Эска выставил вперед подбородок, он знал на что Марк способен, в отличии от брита, еще не успевшего понять расклад сил. Лезвие Марк держал у одного горла, но острие взгляда резало другого человека.
- Спроси его,- сказал Марк, прижимая нож сильнее к телу. Он не блефовал.
В этот раз ему дали , пожалуй, самый толковый ответ за весь их путь.
Эска после того, как перевел слова брита, резко отвернулся и ушел прочь. Марк еще не растеряв свой запал, пробирался назад к лошадям , с силой отталкивая ветки от лица. Он нагнал Эску, когда тот пытался запрыгнуть на лошадь, опустил на плечо ему руку, развернул к себе лицом, оперся ладонями на лошадиный бок, заперев Эску между своих рук. Он навис над ним и четко выговорил, глядя в глаза:
- Мое имя- Марк Флавий Аквилла.
Эска явно ожидал другого развития событий от такого бесцеремонного рывка за плечи. Он стоял, почти не дыша, глядя ему в глаза. Прозрачность одного взгляда схлестывалась с огнем другого.

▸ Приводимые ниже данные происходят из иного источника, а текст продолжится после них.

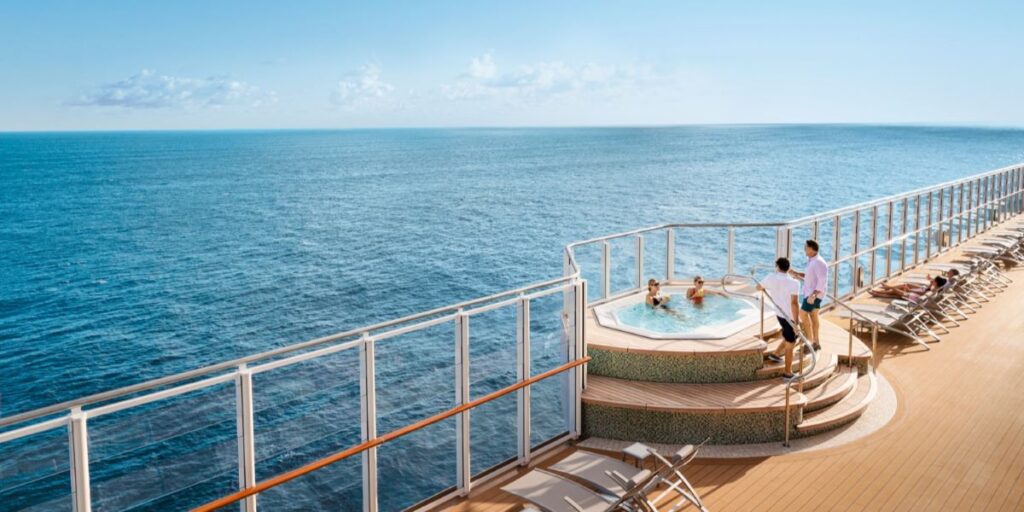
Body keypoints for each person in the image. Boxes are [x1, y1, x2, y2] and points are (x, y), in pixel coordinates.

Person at [758, 258, 802, 379]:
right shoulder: (794, 283)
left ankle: (776, 354)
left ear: (777, 267)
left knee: (792, 337)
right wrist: (796, 323)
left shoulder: (771, 278)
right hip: (789, 317)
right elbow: (794, 303)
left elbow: (758, 287)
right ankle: (788, 373)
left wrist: (765, 287)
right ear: (789, 268)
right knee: (790, 343)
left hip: (780, 314)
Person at [788, 240, 828, 351]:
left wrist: (814, 295)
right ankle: (816, 342)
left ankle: (810, 342)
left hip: (813, 294)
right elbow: (810, 276)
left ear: (811, 248)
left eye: (805, 247)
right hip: (811, 293)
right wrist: (795, 273)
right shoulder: (812, 260)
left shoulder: (819, 262)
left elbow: (822, 281)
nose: (804, 249)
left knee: (803, 314)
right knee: (814, 316)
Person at [870, 275, 947, 302]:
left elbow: (923, 293)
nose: (932, 280)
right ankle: (878, 293)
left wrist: (909, 290)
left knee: (895, 291)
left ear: (936, 283)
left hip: (914, 298)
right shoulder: (936, 288)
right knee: (895, 294)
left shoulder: (933, 290)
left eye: (934, 280)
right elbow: (926, 291)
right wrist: (931, 282)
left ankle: (878, 292)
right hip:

Марк мог бы расшифровать, что стоит за каждым его именем, всю римскую историю его семьи. Но сейчас он не доверял длинным речам.
- Марк. Флавий. Аквилла.- повторил он, голосом выделяя каждое слово, и добавил, чтоб стало совсем понятно.- Римлянин.
Эска смотрел на него, не моргая, и будто совсем не меняясь в лице. Но глаза его, светлея, отдавали простор расширяющимся блестящим зрачкам.
- Я не изменился. Я тот же, кем был,- продолжил Марк.
Эска молчал. Марку захотелось встряхнуть его за плечи, но он сдержался. И словно высмотрев что-то в его лице, Эска отмер:
- Эска Мак Кунавал,- наконец, прошептал он.
- Эска. Мак. Кунавал.- повторил Марк, кивнул и отстранился.- Хорошо.
- Хорошо?
-Хорошо.
Он запрыгнул на лошадь и в этот раз поехал впереди. Напряженность между ними все еще ощущалась в воздухе, но , будто выпавшим снегом, а не постоянным снегопадом. Нужно только дать время и снег растает.